15. Given that $x^{2},(8 x+1)$ and $(7 x+2)$, where $x \neq 0$, are the $2^{\text {nd }}, 4^{\text {th }}$ and $6^{\text {th }}$ terms respectively of an A.P. Find the value of $x$, the common difference and the first term.

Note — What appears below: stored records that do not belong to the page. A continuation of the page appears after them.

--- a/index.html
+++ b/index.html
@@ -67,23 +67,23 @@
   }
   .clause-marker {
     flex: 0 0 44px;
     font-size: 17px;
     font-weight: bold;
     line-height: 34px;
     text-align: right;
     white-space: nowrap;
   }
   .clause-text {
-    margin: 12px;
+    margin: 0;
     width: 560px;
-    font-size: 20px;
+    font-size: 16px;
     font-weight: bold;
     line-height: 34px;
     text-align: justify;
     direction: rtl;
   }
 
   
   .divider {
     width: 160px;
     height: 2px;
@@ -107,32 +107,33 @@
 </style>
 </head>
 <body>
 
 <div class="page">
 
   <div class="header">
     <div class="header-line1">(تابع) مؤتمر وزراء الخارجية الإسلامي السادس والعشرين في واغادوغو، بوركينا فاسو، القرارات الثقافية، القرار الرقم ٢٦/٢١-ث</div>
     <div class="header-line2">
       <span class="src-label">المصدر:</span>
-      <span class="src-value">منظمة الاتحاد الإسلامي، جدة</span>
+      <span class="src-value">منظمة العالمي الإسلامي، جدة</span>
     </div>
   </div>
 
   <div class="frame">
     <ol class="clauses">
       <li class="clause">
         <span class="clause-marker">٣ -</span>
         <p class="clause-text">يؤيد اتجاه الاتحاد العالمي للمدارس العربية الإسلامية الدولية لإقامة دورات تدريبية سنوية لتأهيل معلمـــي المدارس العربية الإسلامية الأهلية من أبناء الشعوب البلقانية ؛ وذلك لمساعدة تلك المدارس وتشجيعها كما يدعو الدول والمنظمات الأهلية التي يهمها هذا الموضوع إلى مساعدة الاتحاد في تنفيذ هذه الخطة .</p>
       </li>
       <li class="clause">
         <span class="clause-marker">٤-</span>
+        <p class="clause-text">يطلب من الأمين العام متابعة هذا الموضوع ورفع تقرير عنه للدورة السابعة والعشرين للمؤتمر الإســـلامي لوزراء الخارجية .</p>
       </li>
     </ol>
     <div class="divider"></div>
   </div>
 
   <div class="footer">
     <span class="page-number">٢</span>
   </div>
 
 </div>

$x^{2}, 8 x+1,7 x+2$ are $2^{\text{nd}}, 4^{\text{th}}$ and $6^{\text{th}}$ terms of an A.P. $\therefore\ 8 x+1-x^{2}=7 x+2-(8 x+1)$ $\quad\ x^{2}-9 x=0$ $\quad\ x(x-9)=0$ Since $x \neq 0, x-9=0,$ $\therefore\ x=9 .$ $\therefore\ u_{2}=81$ $\quad\ a+d=81$ ---(1) $\quad\ u_{4}=73$ $\quad\ a+3 d=73$ --- (2) $(2)-(1) \Rightarrow 2 d=-8$ $\hspace{2.6cm} d=-4$ $\therefore\ a-4=81 $ $\quad\ a=85$



16. If $\dfrac{1}{a}, \dfrac{1}{b}, \dfrac{1}{c}$ are in A.P., express $b$ in terms of $a$ and $c$.

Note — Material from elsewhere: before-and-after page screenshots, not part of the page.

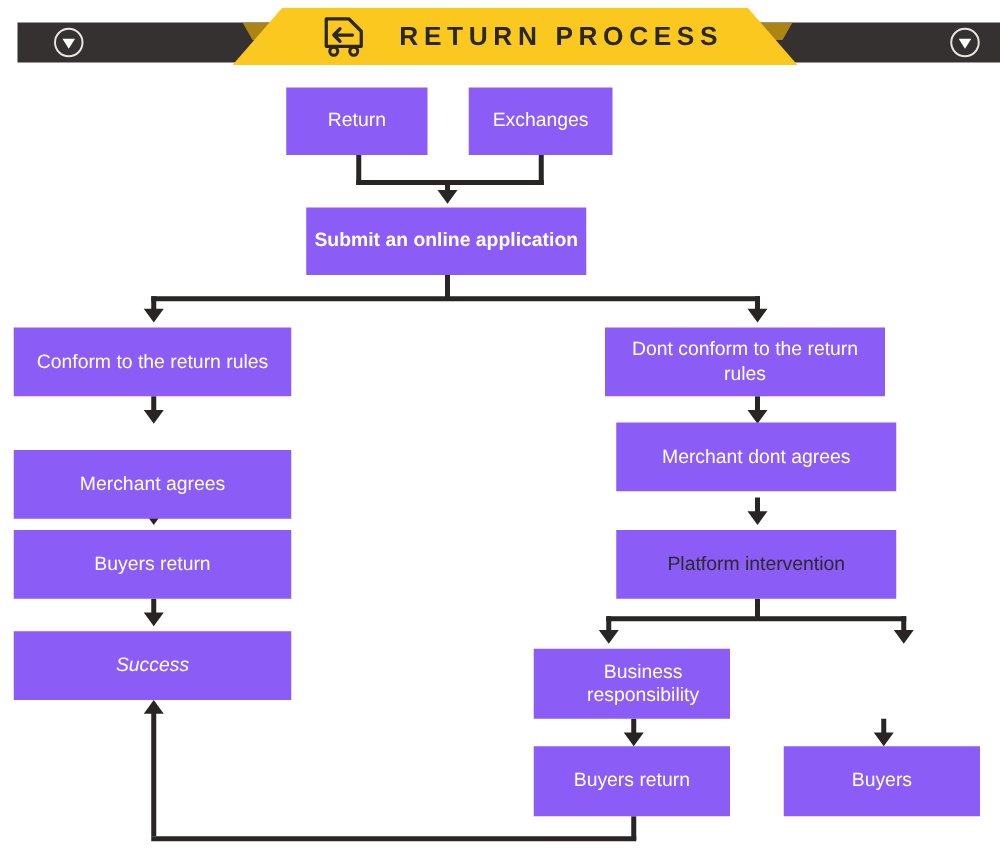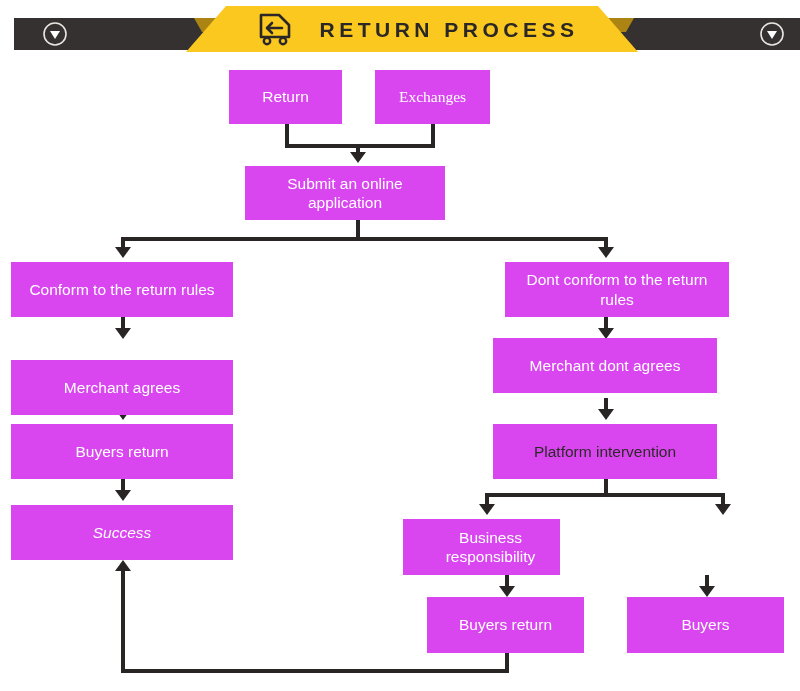--- a/index.html
+++ b/index.html
@@ -87,21 +87,21 @@
     top: 21px;
     width: 26px;
     height: 26px;
   }
   .corner-icon.left  { left: 28px; }
   .corner-icon.right { left: 745px; }
 
   
   .node {
     position: absolute;
-    background: #d946ef;
+    background: #8b5cf6;
     color: #ffffff;
     font-size: 15.5px;
     display: flex;
     align-items: center;
     justify-content: center;
     text-align: center;
     line-height: 1.25;
     box-sizing: border-box;
     padding: 2px 6px;
   }
@@ -204,38 +204,38 @@
   <div class="ln v" style="left:705px; top:575px; height:14px;"></div>
   <div class="arrow-down" style="left:699px; top:586px;"></div>
 
   <div class="ln v" style="left:505px; top:653px; height:19px;"></div>
   <div class="ln h" style="left:121px; top:669px; width:388px;"></div>
   <div class="ln v" style="left:121px; top:570px; height:99px;"></div>
   <div class="arrow-up" style="left:115px; top:560px;"></div>
 
   <div class="node" style="left:229px; top:70px; width:113px; height:54px;">Return</div>
 
-  <div class="node" style="left:375px; top:70px; width:115px; height:54px;font-family:Liberation Serif, serif;">Exchanges</div>
-
-  <div class="node" style="left:245px; top:166px; width:200px; height:54px;">Submit an online application</div>
+  <div class="node" style="left:375px; top:70px; width:115px; height:54px;">Exchanges</div>
+
+  <div class="node" style="left:245px; top:166px; width:224px; height:54px;font-weight:bold;">Submit an online application</div>
 
   <div class="node" style="left:11px; top:262px; width:222px; height:55px;">Conform to the return rules</div>
 
-  <div class="node" style="left:505px; top:262px; width:224px; height:55px;">Dont conform to the return rules</div>
+  <div class="node" style="left:484px; top:262px; width:224px; height:55px;">Dont conform to the return rules</div>
 
   <div class="node" style="left:11px; top:343px; width:222px; height:55px;margin-top:17px;">Merchant agrees</div>
 
   <div class="node" style="left:493px; top:338px; width:224px; height:55px;">Merchant dont agrees</div>
 
   <div class="node" style="left:11px; top:424px; width:222px; height:55px;">Buyers return</div>
 
   <div class="node dark-text" style="left:493px; top:424px; width:224px; height:55px;">Platform intervention</div>
 
   <div class="node" style="left:11px; top:505px; width:222px; height:55px;font-style:italic;">Success</div>
 
-  <div class="node" style="left:403px; top:519px; width:157px; height:56px;padding-left:24px;">Business responsibility</div>
+  <div class="node" style="left:427px; top:519px; width:157px; height:56px;padding-left:24px;">Business responsibility</div>
 
 
   <div class="node" style="left:427px; top:597px; width:157px; height:56px;">Buyers return</div>
 
   <div class="node" style="left:627px; top:597px; width:157px; height:56px;">Buyers</div>
 
 </div>
 
 </body></html>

$\dfrac{1}{a}, \dfrac{1}{b}, \dfrac{1}{c}$ ane in A.P. $\dfrac{1}{b}-\dfrac{1}{a}=\dfrac{1}{c}-\dfrac{1}{b}$ $\dfrac{2}{b}=\dfrac{1}{a}+\dfrac{1}{c}$ $\dfrac{2}{b}=\dfrac{a+c}{a c}$ $b=\dfrac{2 a c}{a+c}$



17. If $m$ times the $m^{\text {th }}$ term of an A.P. is equal to $n$ times the $n^{\text {th }}$ term where $m \neq n$ find $(m+n)^{\text {th }}$ term of the progression.

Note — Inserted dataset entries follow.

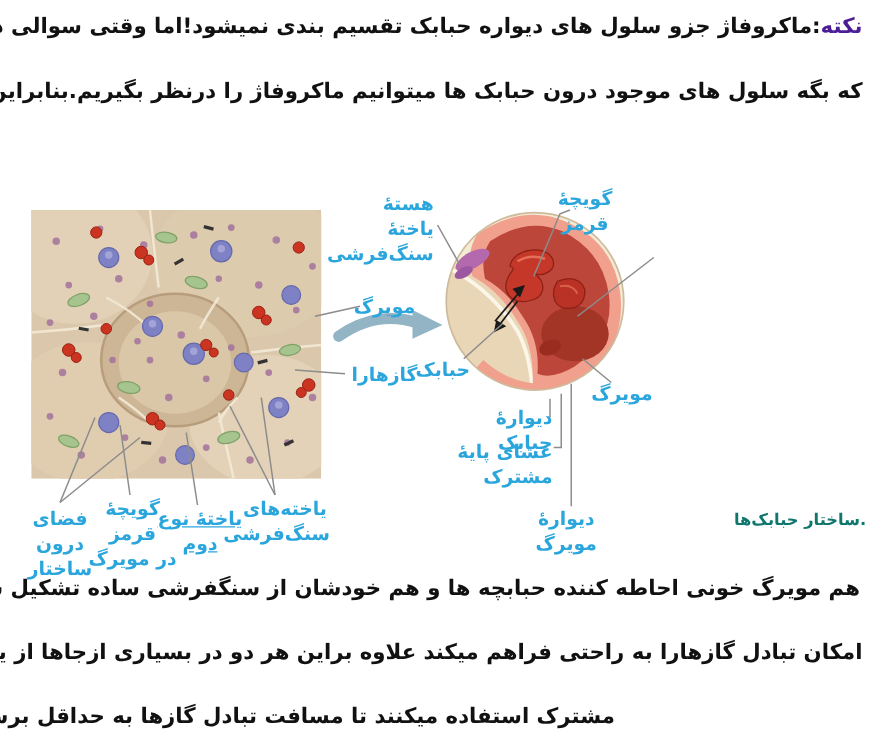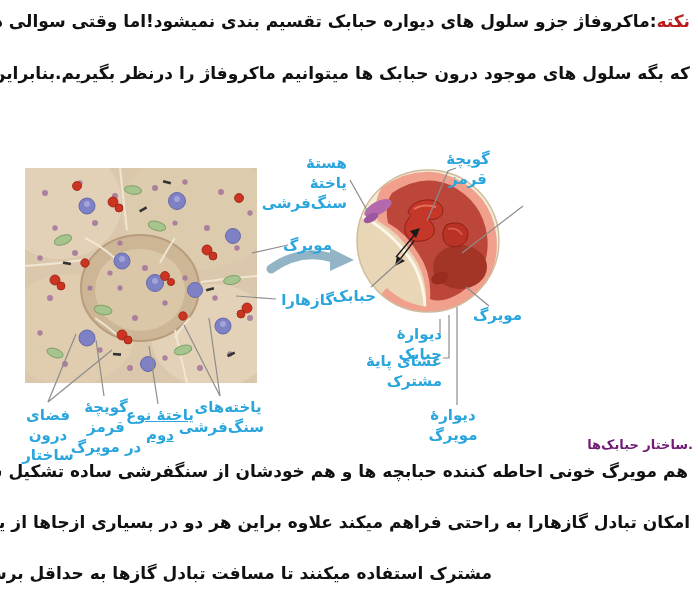--- a/index.html
+++ b/index.html
@@ -1,27 +1,27 @@
 <!DOCTYPE html>
 <html lang="fa"><head>
 <meta charset="utf-8">
 <style>
   html,body{margin:0;padding:0;background:#fff;}
   #page{position:relative;width:698px;height:594px;background:#ffffff;overflow:hidden;
         font-family:"DejaVu Sans",sans-serif;}
   .txtline{position:absolute;direction:rtl;text-align:right;font-weight:bold;
            font-size:17px;color:#111;white-space:nowrap;}
-  .orange{color:#b91c1c;}
+  .orange{color:#4c1d95;}
   .uline{text-decoration:underline;text-underline-offset:4px;margin:0 3px;}
   .fl{position:absolute;direction:rtl;font-weight:bold;font-size:15px;line-height:1.32;
       color:#2BA6DD;white-space:pre-line;}
   .fl.c{text-align:center;}
   .fl.r{text-align:right;}
   .caption{position:absolute;direction:rtl;text-align:right;font-weight:bold;
-           font-size:13px;color:#701a75;white-space:nowrap;margin-top:28px;}
+           font-size:13px;color:#0f766e;white-space:nowrap;}
   svg{position:absolute;}
   .overlay{left:0;top:0;pointer-events:none;}
 </style>
 </head>
 <body>
 
 <div id="page">
 
   <div class="txtline" style="top:11px;right:8px;">
     <span class="orange">نکته</span><span>:ماکروفاژ جزو سلول های دیواره حبابک تقسیم بندی نمیشود!اما وقتی سوالی داشته باشیم</span>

Let $a$ and $d$ be the first term and the common difference of given A.P. By the problem, $\quad\ m u_{m}=n u_{n}$ $\quad\ m(a+(m-1) d)=n(a+(n-1) d)$ $\quad\ m a+\left(m^{2}-n\right) d=n a+\left(n^{2}-n\right) d$ $\quad\ m a-n a+\left(m^{2}-n^{2}-m+n\right) d=0$ $\quad\ (m-n) a+[(m+n)(m-n)-(m-n)] d=0$ $\quad\ (m-n)[a+(m+n-1) d]=0$ $\quad\ $ Since $m \neq n, m-n \neq 0$ $\therefore\ a+(m+n-1) d=0$ $\therefore\ u_{m+n}=0$



18. If $a^{2}+2 b c, b^{2}+2 a c, c^{2}+2 a b$ are in A.P., show that $\dfrac{1}{b-c}$, $\dfrac{1}{c-a}$, $\dfrac{1}{a-b}$ are in A.P.





$a^{2}+2 b c, b^{2}+2 a c, c^{2}+2 a b$ are in A.P. $\therefore\ b^{2}+2 a c-a^{2}-2 b c=c^{2}+2 a b-b^{2}-2 a c$ $\quad\ b^{2}-a^{2}+a c(a-b)=c^{2}-b^{2}+2 a(b-c)$ $\quad\ (b-a)(b+a)-2 c(b-a)=(c-b)(c+b)-2 a(c-b)$ $\quad\ (b-a)(b+a-2 c)=(c-b)(c+b-2 a)$ $\quad\ -(a-b)(a+b-2 c)=-(b-c)(b+c-2 a)$ $\quad\ (a-b)(2 c-a-b)=(b-c)(2 a-b-c)$ $\quad\ (a-b)[(c-a)+(c-b)]=(b-c)[(a-b)+(a-c)]$ $\quad\ (a-b)[(c-a)-(b-c)]=(b-c)[(a-b)-(c-a)]$ $\quad\ (a-b)(c-a)-(a-b)(b-c)=(b-c)(a-b)-(b-c)(c-a)$ Dividing both sides with $(a-b)(b-c)(c-a)$, $\quad\ \dfrac{1}{b-c}-\dfrac{1}{c-a}=\dfrac{1}{c-a}-\dfrac{1}{a-b}$ $\quad\ \dfrac{1}{c-a}-\dfrac{1}{b-c}=\dfrac{1}{a-b}-\dfrac{1}{c-a}$ $\therefore\ \dfrac{1}{b-c}, \dfrac{1}{c-a}, \dfrac{1}{a-b}$ are in A.P.